----- EXTRACTED DATA

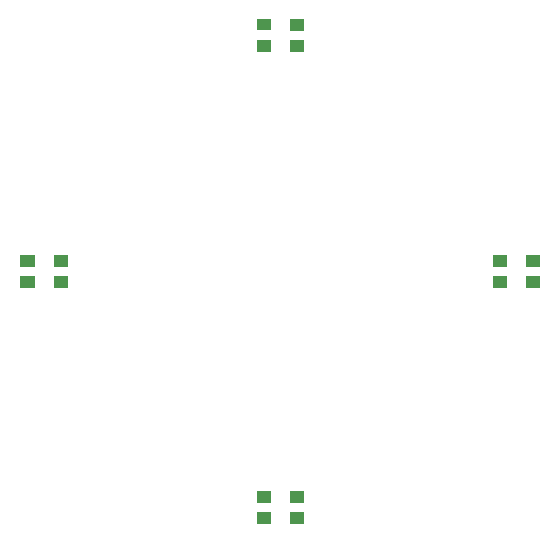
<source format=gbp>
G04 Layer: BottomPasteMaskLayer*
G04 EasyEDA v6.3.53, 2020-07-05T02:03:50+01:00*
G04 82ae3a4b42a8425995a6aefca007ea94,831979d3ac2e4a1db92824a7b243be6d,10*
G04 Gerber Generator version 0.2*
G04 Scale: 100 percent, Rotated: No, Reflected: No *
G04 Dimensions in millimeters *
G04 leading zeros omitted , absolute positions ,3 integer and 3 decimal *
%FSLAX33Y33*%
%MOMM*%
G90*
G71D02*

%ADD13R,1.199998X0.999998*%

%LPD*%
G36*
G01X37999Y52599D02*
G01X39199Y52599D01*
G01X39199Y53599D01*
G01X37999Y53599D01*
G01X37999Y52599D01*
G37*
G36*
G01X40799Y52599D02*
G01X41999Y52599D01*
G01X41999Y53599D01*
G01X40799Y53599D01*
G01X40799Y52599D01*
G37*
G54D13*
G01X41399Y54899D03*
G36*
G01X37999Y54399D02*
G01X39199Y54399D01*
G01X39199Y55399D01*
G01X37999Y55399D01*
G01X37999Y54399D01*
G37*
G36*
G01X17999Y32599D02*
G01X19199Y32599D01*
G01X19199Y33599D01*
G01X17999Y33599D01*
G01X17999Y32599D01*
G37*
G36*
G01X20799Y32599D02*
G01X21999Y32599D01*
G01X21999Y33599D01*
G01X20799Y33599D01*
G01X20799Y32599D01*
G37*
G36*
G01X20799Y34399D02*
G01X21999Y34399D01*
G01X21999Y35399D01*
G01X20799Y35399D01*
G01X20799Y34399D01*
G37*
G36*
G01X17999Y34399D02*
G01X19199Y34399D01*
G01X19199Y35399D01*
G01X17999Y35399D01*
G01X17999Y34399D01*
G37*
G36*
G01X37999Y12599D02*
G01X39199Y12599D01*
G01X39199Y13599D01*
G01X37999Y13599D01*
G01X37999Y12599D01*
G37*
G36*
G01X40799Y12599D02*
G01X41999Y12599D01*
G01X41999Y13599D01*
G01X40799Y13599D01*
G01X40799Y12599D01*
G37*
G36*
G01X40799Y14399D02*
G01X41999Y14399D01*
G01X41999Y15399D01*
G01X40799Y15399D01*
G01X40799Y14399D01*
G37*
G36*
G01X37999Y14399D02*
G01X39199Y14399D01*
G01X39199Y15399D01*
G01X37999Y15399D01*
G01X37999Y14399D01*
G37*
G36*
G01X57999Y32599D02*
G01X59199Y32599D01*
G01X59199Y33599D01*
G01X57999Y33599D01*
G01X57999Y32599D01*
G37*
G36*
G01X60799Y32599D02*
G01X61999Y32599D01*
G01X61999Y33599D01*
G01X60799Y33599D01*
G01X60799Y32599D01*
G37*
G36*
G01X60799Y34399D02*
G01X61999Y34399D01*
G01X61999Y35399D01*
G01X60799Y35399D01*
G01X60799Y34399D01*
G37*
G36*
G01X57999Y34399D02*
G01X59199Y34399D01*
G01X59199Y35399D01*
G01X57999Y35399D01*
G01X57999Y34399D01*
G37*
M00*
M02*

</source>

----------
----- EXTRACTED DATA

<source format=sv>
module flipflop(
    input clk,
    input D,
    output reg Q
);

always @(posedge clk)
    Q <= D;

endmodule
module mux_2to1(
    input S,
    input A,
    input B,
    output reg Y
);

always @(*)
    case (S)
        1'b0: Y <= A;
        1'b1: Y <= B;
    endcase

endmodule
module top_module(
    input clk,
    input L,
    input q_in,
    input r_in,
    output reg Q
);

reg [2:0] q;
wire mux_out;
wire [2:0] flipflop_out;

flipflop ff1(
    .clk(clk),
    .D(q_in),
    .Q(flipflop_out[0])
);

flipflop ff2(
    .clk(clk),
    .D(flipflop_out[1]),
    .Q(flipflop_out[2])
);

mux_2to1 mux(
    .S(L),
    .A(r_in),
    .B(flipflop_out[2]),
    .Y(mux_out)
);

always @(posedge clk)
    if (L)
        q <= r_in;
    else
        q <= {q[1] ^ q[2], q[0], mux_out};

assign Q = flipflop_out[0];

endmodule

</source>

----------
----- EXTRACTED DATA

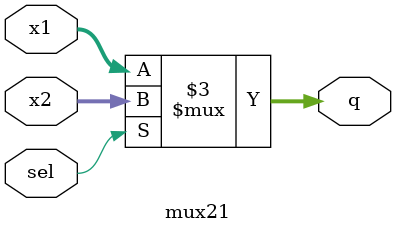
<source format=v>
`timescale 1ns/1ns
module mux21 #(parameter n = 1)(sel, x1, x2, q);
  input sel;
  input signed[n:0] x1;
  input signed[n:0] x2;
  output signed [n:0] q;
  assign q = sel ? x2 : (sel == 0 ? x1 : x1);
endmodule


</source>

----------

> WHAT THE EXERCISE ASKS
Anywhere the listing shows the word "format", copy the full line.

> TASK ANSWER
<source format=gbp>
<source format=sv>
<source format=v>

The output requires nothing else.